Slocum Chloe, Gerrard Paul, Black-Schaffer Randie, Goldstein Richard, Singhal Aneesh, DiVita Margaret A, Ryan Colleen M, Mix Jacqueline, Purohit Maulik, Niewczyk Paulette, Kazis Lewis, Zafonte Ross, Schneider Jeffrey C
Department of Physical Medicine and Rehabilitation, Spaulding Rehabilitation Hospital, Harvard Medical School, Boston, Massachusetts, United States of America.
Department of Physical Medicine and Rehabilitation, Massachusetts General Hospital, Harvard Medical School, Boston, Massachusetts, United States of America.
PLoS One. 2015 Nov 23;10(11):e0142180. doi: 10.1371/journal.pone.0142180. eCollection 2015.
Acute care readmission risk is an increasingly recognized problem that has garnered significant attention, yet the reasons for acute care readmission in the inpatient rehabilitation population are complex and likely multifactorial. Information on both medical comorbidities and functional status is routinely collected for stroke patients participating in inpatient rehabilitation. We sought to determine whether functional status is a more robust predictor of acute care readmissions in the inpatient rehabilitation stroke population compared with medical comorbidities using a large, administrative data set.
A retrospective analysis of data from the Uniform Data System for Medical Rehabilitation from the years 2002 to 2011 was performed examining stroke patients admitted to inpatient rehabilitation facilities. A Basic Model for predicting acute care readmission risk based on age and functional status was compared with models incorporating functional status and medical comorbidities (Basic-Plus) or models including age and medical comorbidities alone (Age-Comorbidity). C-statistics were compared to evaluate model performance.
There were a total of 803,124 patients: 88,187 (11%) patients were transferred back to an acute hospital: 22,247 (2.8%) within 3 days, 43,481 (5.4%) within 7 days, and 85,431 (10.6%) within 30 days. The C-statistics for the Basic Model were 0.701, 0.672, and 0.682 at days 3, 7, and 30 respectively. As compared to the Basic Model, the best-performing Basic-Plus model was the Basic+Elixhauser model with C-statistics differences of +0.011, +0.011, and + 0.012, and the best-performing Age-Comorbidity model was the Age+Elixhauser model with C-statistic differences of -0.124, -0.098, and -0.098 at days 3, 7, and 30 respectively.
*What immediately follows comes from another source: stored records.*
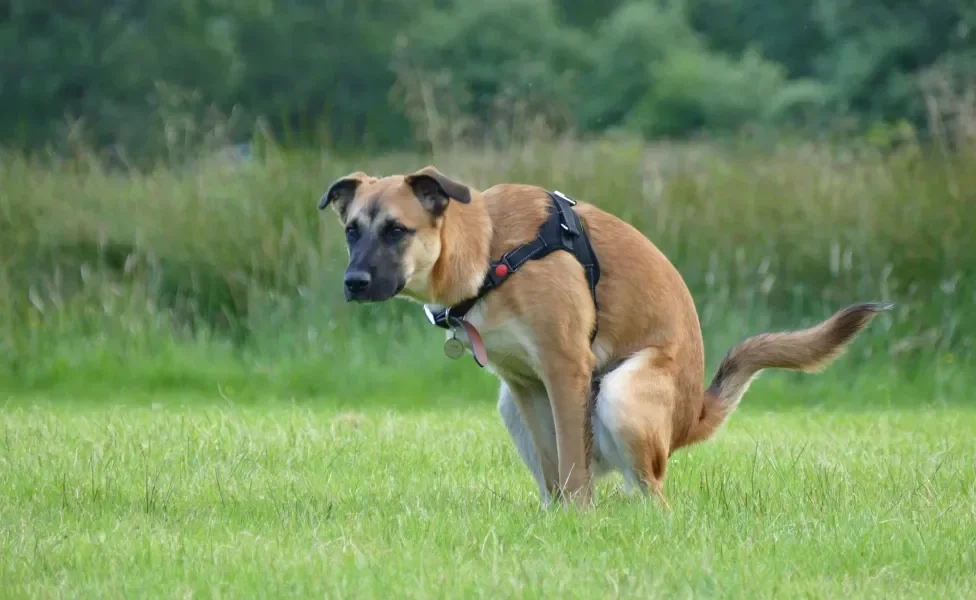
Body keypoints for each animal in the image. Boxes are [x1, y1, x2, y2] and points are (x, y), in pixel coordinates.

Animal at [320, 166, 892, 508]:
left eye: (397, 230)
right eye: (351, 230)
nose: (353, 283)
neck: (491, 251)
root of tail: (694, 416)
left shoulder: (565, 369)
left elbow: (572, 463)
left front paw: (579, 520)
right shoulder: (527, 384)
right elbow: (556, 465)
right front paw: (559, 519)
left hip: (622, 390)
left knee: (655, 495)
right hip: (510, 405)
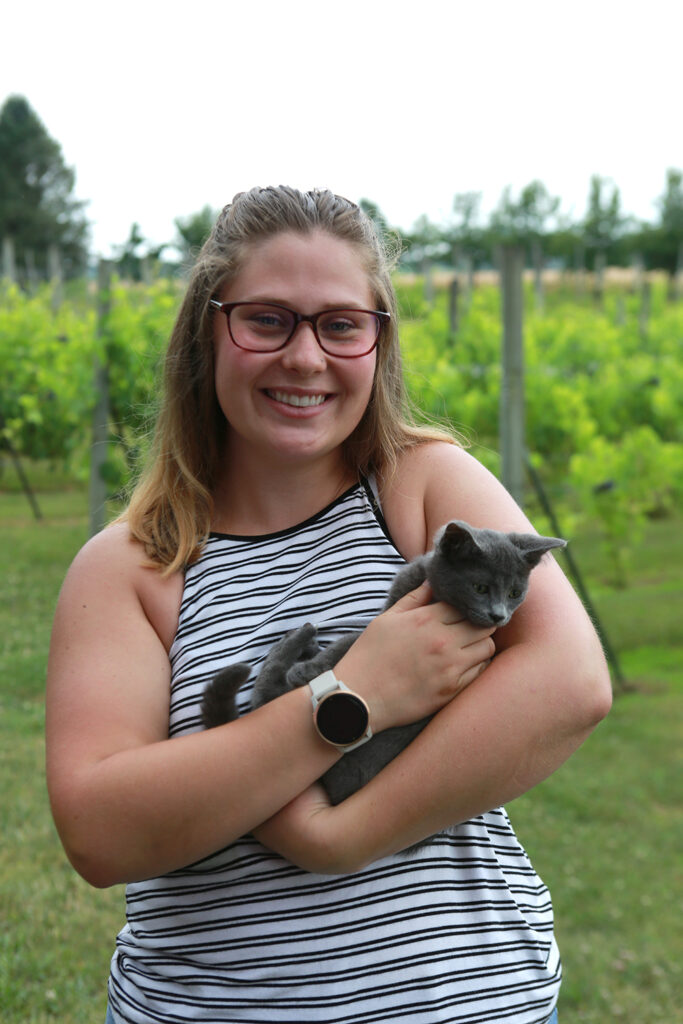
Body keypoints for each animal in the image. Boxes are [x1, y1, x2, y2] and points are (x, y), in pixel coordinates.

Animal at [201, 520, 566, 806]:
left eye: (515, 593)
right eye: (480, 587)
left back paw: (300, 643)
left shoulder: (386, 622)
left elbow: (351, 641)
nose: (498, 616)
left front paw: (308, 668)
Readmission models for the inpatient rehabilitation stroke population based on functional status and age showed better predictive ability than models based on medical comorbidities.
急性护理再入院风险是一个日益受到关注的问题,已引起广泛重视,但住院康复患者急性护理再入院的原因复杂,可能是多因素的。对于参与住院康复的中风患者,通常会收集医疗合并症和功能状态两方面的信息。我们试图利用一个大型管理数据集,确定与医疗合并症相比,功能状态是否是住院康复中风患者急性护理再入院更强有力的预测指标。
对2002年至2011年医疗康复统一数据系统中的数据进行回顾性分析,研究入住住院康复设施的中风患者。将基于年龄和功能状态预测急性护理再入院风险的基本模型与纳入功能状态和医疗合并症的模型(基本加模型)或仅包括年龄和医疗合并症的模型(年龄合并症模型)进行比较。比较C统计量以评估模型性能。
共有803,124名患者:88,187名(11%)患者转回急性医院:3天内22,247名(2.8%),7天内43,481名(5.4%),30天内85,431名(10.6%)。基本模型在第3天、第7天和第30天的C统计量分别为0.701、0.672和0.682。与基本模型相比,表现最佳的基本加模型是基本+埃利克斯豪泽模型,其C统计量差异分别为+0.011、+0.011和+0.012,表现最佳的年龄合并症模型是年龄+埃利克斯豪泽模型,其在第3天、第7天和第30天的C统计量差异分别为-0.124、-0.098和-0.098。
基于功能状态和年龄的住院康复中风患者再入院模型比基于医疗合并症的模型具有更好的预测能力。